The Center for Applied Research in the Apostolate (CARA) is a national, non-profit, applied social science research center, affiliated with Georgetown University, that studies Catholicism and the Catholic Church. The center opened in March 1965 under its first president, Cardinal John Cody, then archbishop of New Orleans.

History

The Center traces its origins to the 1950s, when superiors of U.S. missionary institutes called for a national "Catholic center for coordinated research and cooperation in all things pertaining to mission and international development of the Church."   In 1961 the Archbishop of Boston, Cardinal Richard Cushing, urged an examination of the feasibility of such an institution. With the Second Vatican Council, the concept of mission was expanded to encompass the total mission of the Church.  Subsequent meetings led to the incorporation of CARA in August 1963 with its first staff in place by 1964.

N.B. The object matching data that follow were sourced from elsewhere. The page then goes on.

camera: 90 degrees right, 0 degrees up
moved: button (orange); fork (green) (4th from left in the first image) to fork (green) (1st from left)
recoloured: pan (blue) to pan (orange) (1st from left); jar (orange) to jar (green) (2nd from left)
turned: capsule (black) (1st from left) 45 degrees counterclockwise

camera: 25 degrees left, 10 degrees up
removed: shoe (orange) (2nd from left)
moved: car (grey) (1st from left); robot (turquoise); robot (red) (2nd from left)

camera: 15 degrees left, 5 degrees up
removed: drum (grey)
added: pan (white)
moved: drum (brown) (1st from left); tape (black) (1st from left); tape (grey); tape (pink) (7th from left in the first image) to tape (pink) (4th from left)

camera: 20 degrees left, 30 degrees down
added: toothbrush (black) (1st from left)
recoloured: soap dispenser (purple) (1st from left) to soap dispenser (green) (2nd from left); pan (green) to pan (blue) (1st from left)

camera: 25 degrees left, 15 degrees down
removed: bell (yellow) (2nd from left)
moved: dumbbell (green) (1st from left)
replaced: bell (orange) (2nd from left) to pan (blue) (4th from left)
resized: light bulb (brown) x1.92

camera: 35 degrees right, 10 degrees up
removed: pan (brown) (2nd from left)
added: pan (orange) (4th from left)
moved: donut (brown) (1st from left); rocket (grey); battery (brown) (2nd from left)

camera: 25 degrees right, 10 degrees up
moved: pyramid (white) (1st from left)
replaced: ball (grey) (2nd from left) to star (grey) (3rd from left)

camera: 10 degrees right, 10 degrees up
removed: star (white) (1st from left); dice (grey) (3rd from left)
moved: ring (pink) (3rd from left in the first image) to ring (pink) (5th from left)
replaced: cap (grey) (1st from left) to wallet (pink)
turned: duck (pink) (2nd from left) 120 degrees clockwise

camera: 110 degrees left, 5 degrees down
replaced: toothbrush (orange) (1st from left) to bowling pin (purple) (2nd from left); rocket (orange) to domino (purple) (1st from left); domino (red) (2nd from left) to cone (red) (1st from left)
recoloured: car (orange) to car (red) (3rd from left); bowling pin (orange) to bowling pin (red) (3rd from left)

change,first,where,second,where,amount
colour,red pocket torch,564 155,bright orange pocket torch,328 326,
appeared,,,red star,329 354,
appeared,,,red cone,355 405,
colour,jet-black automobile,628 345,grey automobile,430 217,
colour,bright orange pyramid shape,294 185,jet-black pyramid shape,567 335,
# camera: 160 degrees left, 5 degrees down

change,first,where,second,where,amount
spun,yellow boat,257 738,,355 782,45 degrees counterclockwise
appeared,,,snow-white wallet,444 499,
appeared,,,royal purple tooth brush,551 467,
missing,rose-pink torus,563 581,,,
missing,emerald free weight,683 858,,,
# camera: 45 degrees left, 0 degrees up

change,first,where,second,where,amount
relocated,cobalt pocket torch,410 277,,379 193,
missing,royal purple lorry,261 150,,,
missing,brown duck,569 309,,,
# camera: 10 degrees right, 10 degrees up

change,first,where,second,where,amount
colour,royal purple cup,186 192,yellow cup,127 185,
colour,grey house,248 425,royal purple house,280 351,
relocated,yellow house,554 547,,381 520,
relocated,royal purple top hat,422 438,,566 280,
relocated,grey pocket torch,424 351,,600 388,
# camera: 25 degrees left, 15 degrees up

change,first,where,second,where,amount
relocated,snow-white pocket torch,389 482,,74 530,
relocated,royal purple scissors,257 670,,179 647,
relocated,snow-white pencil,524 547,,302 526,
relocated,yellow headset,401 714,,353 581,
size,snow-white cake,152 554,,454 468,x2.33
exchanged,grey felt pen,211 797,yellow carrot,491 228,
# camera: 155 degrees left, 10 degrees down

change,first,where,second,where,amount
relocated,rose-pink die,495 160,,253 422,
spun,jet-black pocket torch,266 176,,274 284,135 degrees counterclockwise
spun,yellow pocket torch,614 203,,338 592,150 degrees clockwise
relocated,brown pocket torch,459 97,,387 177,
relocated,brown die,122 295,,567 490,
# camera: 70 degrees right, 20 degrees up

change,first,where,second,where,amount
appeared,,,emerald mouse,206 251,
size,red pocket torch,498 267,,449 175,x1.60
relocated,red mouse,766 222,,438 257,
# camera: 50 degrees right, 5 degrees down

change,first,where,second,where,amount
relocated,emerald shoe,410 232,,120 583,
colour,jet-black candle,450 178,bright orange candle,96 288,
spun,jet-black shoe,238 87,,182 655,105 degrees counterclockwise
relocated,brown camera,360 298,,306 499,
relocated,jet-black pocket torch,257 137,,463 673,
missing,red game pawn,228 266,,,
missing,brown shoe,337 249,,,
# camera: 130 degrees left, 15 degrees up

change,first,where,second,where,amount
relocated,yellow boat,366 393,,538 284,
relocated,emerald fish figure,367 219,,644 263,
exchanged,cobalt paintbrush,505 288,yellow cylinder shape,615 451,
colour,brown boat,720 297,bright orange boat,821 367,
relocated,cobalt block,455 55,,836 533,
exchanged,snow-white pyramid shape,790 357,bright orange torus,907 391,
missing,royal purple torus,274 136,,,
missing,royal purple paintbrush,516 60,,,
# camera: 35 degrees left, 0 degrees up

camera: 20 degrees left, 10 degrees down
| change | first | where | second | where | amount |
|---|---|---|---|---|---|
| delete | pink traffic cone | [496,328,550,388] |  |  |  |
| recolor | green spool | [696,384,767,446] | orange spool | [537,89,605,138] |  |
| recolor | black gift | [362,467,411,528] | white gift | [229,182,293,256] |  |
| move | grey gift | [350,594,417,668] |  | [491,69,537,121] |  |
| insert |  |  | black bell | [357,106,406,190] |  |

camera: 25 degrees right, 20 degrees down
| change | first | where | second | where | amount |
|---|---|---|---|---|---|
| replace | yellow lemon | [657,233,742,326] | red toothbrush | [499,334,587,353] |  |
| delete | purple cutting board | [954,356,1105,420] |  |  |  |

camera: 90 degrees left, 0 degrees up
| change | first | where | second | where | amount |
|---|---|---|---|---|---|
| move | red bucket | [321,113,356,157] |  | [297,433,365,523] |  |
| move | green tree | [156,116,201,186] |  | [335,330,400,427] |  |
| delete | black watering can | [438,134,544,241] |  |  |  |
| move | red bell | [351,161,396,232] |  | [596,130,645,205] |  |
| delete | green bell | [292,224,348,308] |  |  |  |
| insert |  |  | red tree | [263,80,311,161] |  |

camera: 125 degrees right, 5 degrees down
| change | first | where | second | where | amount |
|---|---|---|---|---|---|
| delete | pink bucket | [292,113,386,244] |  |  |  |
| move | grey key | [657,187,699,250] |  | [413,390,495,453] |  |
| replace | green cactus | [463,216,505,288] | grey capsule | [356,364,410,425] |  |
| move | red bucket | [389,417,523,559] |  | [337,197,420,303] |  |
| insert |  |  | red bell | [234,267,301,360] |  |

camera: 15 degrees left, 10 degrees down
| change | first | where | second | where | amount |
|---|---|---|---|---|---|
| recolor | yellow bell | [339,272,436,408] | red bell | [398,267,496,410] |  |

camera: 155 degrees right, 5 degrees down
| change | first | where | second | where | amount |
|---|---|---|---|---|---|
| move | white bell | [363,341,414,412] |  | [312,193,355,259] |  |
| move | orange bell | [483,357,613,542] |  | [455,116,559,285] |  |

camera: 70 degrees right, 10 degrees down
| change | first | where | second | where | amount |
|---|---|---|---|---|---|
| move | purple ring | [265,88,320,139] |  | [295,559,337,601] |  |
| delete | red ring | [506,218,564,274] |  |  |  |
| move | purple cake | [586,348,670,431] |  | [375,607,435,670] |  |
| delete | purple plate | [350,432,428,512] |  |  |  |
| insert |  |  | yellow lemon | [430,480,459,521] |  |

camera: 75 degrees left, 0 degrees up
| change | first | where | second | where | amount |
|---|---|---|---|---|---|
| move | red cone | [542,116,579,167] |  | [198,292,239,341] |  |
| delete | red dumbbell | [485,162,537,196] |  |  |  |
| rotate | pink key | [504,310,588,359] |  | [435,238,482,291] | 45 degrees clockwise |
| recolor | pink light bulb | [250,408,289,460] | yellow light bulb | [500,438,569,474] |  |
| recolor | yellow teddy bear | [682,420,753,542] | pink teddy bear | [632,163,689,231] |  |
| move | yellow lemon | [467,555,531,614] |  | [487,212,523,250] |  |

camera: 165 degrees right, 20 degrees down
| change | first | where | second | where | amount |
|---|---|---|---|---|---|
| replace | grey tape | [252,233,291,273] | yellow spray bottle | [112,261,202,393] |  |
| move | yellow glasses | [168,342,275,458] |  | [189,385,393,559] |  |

In October 1965 Cardinal Cody announced the existence of the Center at a national meeting of Catholic Bishops, noting that the Center "exists to provide for us the reliable scientific and technical information we require for proper and thoughtful decisions in the very complicated areas of our ministry."

Activities 

As an applied social science research center, CARA has produced many surveys; program reviews; archival, historical, and other research for a wide range of organizations ranging from the U. S. Conference of Catholic Bishops to individual dioceses, parishes, and religious institutes.  Since its founding, the Center has produced nearly 2,000 research reports.